Because the math is cruel. India's ODI middle order, when everyone's fit, reads Kohli at three, Shreyas Iyer at four or five, KL Rahul floating. Kishan's natural position is either at four or as an opener-keeper hybrid. With Rishabh Pant's place also uncertain, the musical chairs haven't stopped — they've just added another chair and removed two.

But here's the counter-argument that 125 off 79 balls makes in a way that no press conference can: Kishan didn't just score runs. He scored them in the exact manner — controlled start, violent finish — that modern ODI cricket demands. He reached 1,000 ODI runs in just 26 innings, faster than MS Dhoni, faster than Ambati Rayudu, faster than KL Rahul. He's 27. He's hungry. He has something to prove every time he walks out, and players who have something to prove are dangerous.

The BCCI called his absence an "attitude issue." His bat in Lucknow suggested the only attitude issue was the one directed at the bowling.

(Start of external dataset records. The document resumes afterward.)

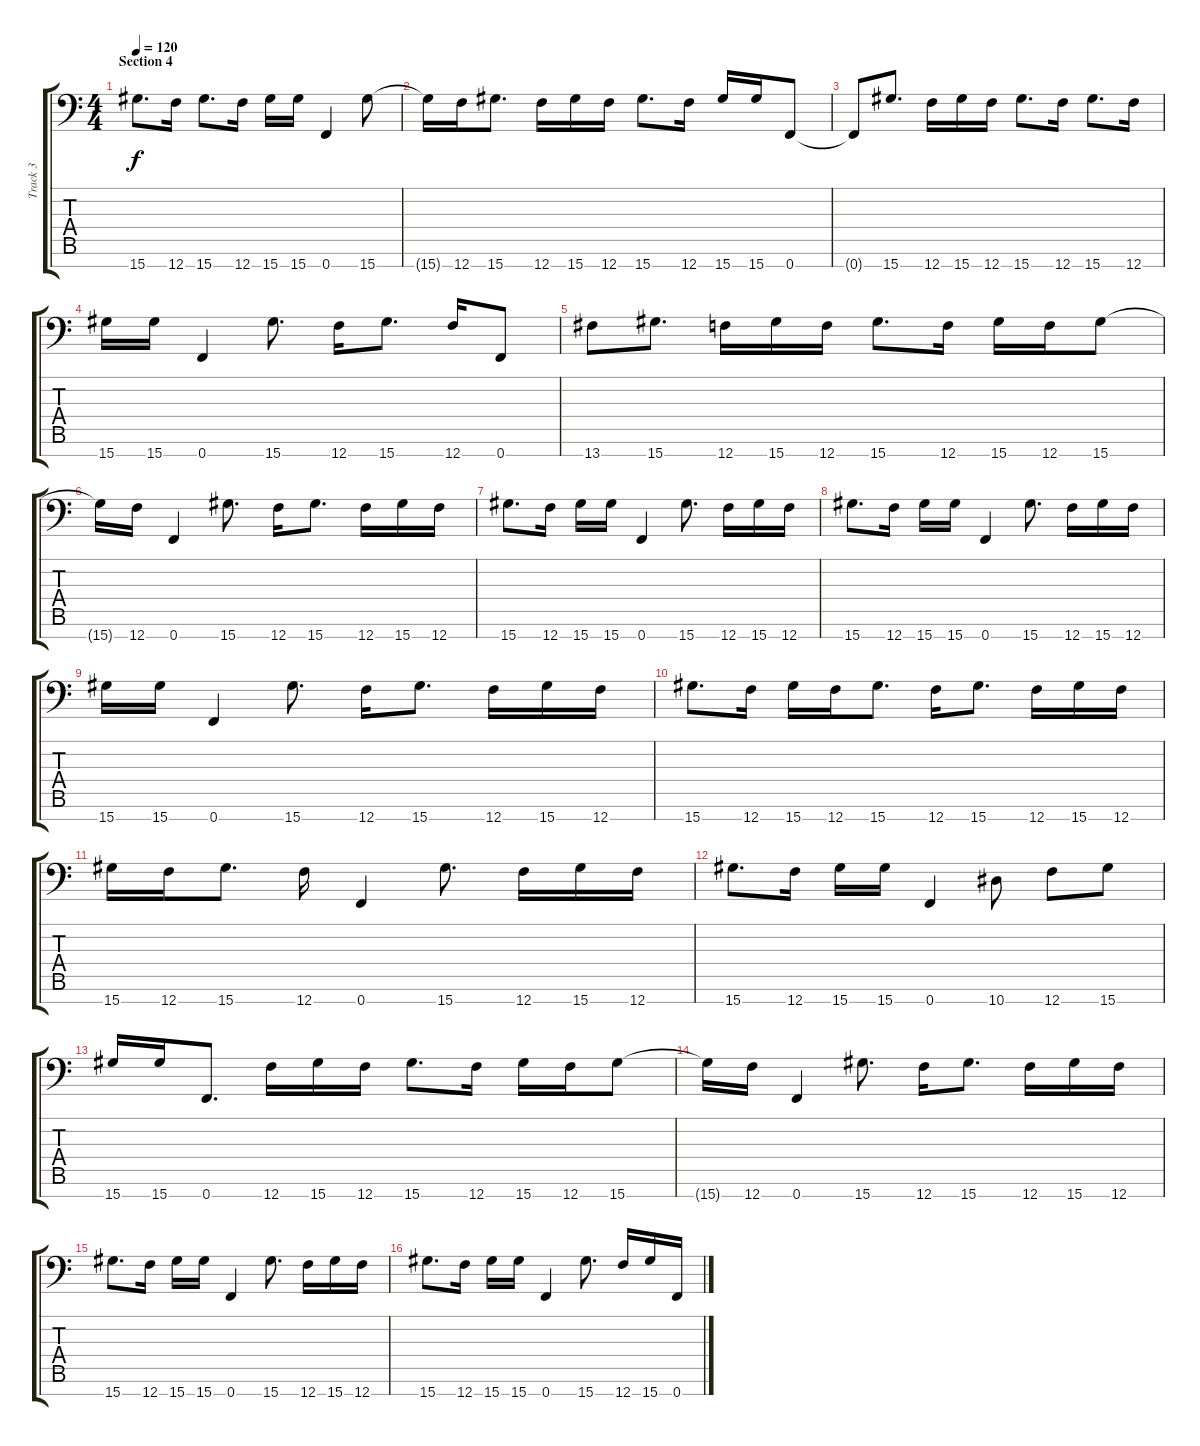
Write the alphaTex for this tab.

\track ("Track 3" "Track 3") {instrument distortionguitar}
\staff {score tabs}
\tuning (Bb3 Gb3 Db3 Ab2 Eb2 Bb1 F1) {hide}
\ts (4 4)
\section ("" "Section 4")
\tempo 120
\clef f4
\ks c
15.7.8{d dy f} 12.7.16 15.7.8{d} 12.7.16 15.7.16 15.7.16 0.7.4 15.7.8 |
15.7{t}.16 12.7.16 15.7.8{d} 12.7.16 15.7.16 12.7.16 15.7.8{d} 12.7.16 15.7.16 15.7.16 0.7.8 |
0.7{t}.8 15.7.8{d} 12.7.16 15.7.16 12.7.16 15.7.8{d} 12.7.16 15.7.8{d} 12.7.16 |
15.7.16 15.7.16 0.7.4 15.7.8{d} 12.7.16 15.7.8{d} 12.7.16 0.7.8 |
13.7.8 15.7.8{d} 12.7.16 15.7.16 12.7.16 15.7.8{d} 12.7.16 15.7.16 12.7.16 15.7.8 |
15.7{t}.16 12.7.16 0.7.4 15.7.8{d} 12.7.16 15.7.8{d} 12.7.16 15.7.16 12.7.16 |
15.7.8{d} 12.7.16 15.7.16 15.7.16 0.7.4 15.7.8{d} 12.7.16 15.7.16 12.7.16 |
15.7.8{d} 12.7.16 15.7.16 15.7.16 0.7.4 15.7.8{d} 12.7.16 15.7.16 12.7.16 |
15.7.16 15.7.16 0.7.4 15.7.8{d} 12.7.16 15.7.8{d} 12.7.16 15.7.16 12.7.16 |
15.7.8{d} 12.7.16 15.7.16 12.7.16 15.7.8{d} 12.7.16 15.7.8{d} 12.7.16 15.7.16 12.7.16 |
15.7.16 12.7.16 15.7.8{d} 12.7.16 0.7.4 15.7.8{d} 12.7.16 15.7.16 12.7.16 |
15.7.8{d} 12.7.16 15.7.16 15.7.16 0.7.4 10.7.8 12.7.8 15.7.8 |
15.7.16 15.7.16 0.7.8{d} 12.7.16 15.7.16 12.7.16 15.7.8{d} 12.7.16 15.7.16 12.7.16 15.7.8 |
15.7{t}.16 12.7.16 0.7.4 15.7.8{d} 12.7.16 15.7.8{d} 12.7.16 15.7.16 12.7.16 |
15.7.8{d} 12.7.16 15.7.16 15.7.16 0.7.4 15.7.8{d} 12.7.16 15.7.16 12.7.16 |
15.7.8{d} 12.7.16 15.7.16 15.7.16 0.7.4 15.7.8{d} 12.7.16 15.7.16 0.7.16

With Virat at this point, it's just been less than a week since he injured himself in the finals. We don't know the timelines yet. But it looks like he might be fit for that England one-day series. It's not a definitive answer, so don't hold me to it.
Ajit Agarkar, chief selector, on Kohli's availability

Filler

The word sits there, refusing to go away. Filler. As if Ishan Kishan was a placeholder — a warm body in whites to keep the seat occupied until the real batsman's hamstring healed.

Kishan has now scored an ODI century on comeback. He has captained an IPL franchise. He has led a state team to a national title. He has survived the most humiliating professional experience Indian cricket can inflict — the loss of a central contract — and come back with numbers that make the contract list look like the thing with the attitude problem.

Fillers don't score 125 off 79 balls after 1,019 days in the cold. Fillers don't get Graeme Swann calling their adaptability "remarkable." Fillers don't scare selectors into having conversations they'd rather postpone.

But fillers do, apparently, injure their shoulders diving for catches in dead matches. Because that's what happens when you're trying to prove something with every single thing you do on a cricket field — including the bits that don't involve a bat.

Get well soon, Ishan. The 3rd ODI is on June 20. The selectors are watching. And the word "filler" is waiting to be retired.